> **Consigne**:
D'après le texte sur l'imposition des couples :
(a) Comment les couples en union libre déclarent-ils leurs revenus ?
(b) Quel nom donne-t-on communément à l'ensemble formé par les parts du QC et les parts attribuées au titre des personnes dépendantes ?
(c) À quoi la seconde proposition associe-t-elle la suppression du QC ?

··· Texte à lire

L’imposition des couples dans la campagne présidentielle

Muriel Pucci, Hélène Périvier et Guillaume Allègre

Aujourd’hui, les couples sont imposés au titre de l’impôt sur le revenu différemment selon leur statut marital. Alors que les couples en union libre déclarent séparément leurs revenus, les couples mariés ou pacsés les déclarent conjointement et disposent de 2 parts fiscales. C’est donc la moyenne des revenus des deux conjoints, et non pas les revenus individuels, qui détermine le taux marginal et moyen d’imposition dans le barème progressif. Ce dispositif de parts attribuées aux couples mariés/pacsés est communément appelé « quotient conjugal » (QC). Les parts fiscales attribuées au titre des personnes dépendantes (enfants, etc.) s’ajoutent à celles du QC, l’ensemble est communément appelé « quotient familial » (QF). Ce système de parts a pour but de tenir compte de la faculté contributive du foyer à payer l’impôt.

Le système est depuis longtemps critiqué dans la sphère académique (Glaude 1991 ; Lanquetin et al. 2004 ; Landais et al. 2011 ; Allègre, Périvier et Pucci, 2021 ; André et Sireyjol, 2021), au nom de l’efficacité – il décourage l’activité des femmes mariées ou pacsées ; l’avantage qu’il procure croît avec l’écart de revenus entre conjoints et, à revenu total donné, il est maximal pour les couples mono-actifs –, et au nom de l’équité fiscale – ce système avantage les couples relativement aux célibataires, et lorsqu’il existe, son bénéfice croît avec le taux marginal d’imposition et donc avec le revenu total du couple. Il est également critiqué au nom de valeurs progressistes car il encourage le modèle du couple marié de Monsieur Gagnepain et Madame Aufoyer des années 1950. Le QC est ainsi en décalage avec la diversification des configurations familiales, l’augmentation des unions libres, des divorces et des recompositions familiales. Enfin, ce dispositif représente un choix politique dont les conséquences en termes de recettes fiscales sont importantes et les effets redistributifs peu visibles. Le prélèvement à la source a certes individualisé le mode de prélèvement de l’impôt mais il n’a pas changé son mode de calcul. Néanmoins, ce dispositif rend visible le décalage entre revenu individuel et taux d’imposition pour les couples au sein desquels les revenus sont inégaux.

Deux propositions de candidats à l’élection présidentielle ont émergé durant la campagne présidentielle. D’un côté, l’une des propositions prévoit d’ouvrir le QC aux couples en union libre afin de leur permettre de réduire leur impôt à l’instar des couples mariés ou pacsés qui bénéficient de ce dispositif. Cette proposition ne résout ni le problème de la désincitation au travail des femmes ni celui de l’équité fiscale. Cette proposition s’inscrit dans une perspective plutôt conservatrice au regard de l’organisation des couples, mais avec une dimension progressiste car il s’agit d’étendre le dispositif aux couples non mariés. De l’autre côté, dans la seconde proposition, il est question de supprimer le QC en l’associant à un renforcement de la progressivité du barème de l’IR, ce qui s’inscrit dans une logique progressiste.  

Pourquoi réformer le QC ?

······
··· Données fournies

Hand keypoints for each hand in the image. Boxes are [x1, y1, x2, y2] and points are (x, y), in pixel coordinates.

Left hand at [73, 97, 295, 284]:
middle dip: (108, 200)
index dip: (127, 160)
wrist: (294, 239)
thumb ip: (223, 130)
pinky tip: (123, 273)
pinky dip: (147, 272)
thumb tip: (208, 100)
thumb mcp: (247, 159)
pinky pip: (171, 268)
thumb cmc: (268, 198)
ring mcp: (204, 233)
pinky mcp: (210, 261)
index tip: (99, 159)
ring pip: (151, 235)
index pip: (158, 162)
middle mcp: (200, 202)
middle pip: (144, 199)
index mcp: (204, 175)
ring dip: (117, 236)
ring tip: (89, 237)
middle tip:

······

> **Réponse attendue**:
(a) Ils les déclarent séparément.
(b) Le « quotient familial » (QF).
(c) À un renforcement de la progressivité du barème de l'IR.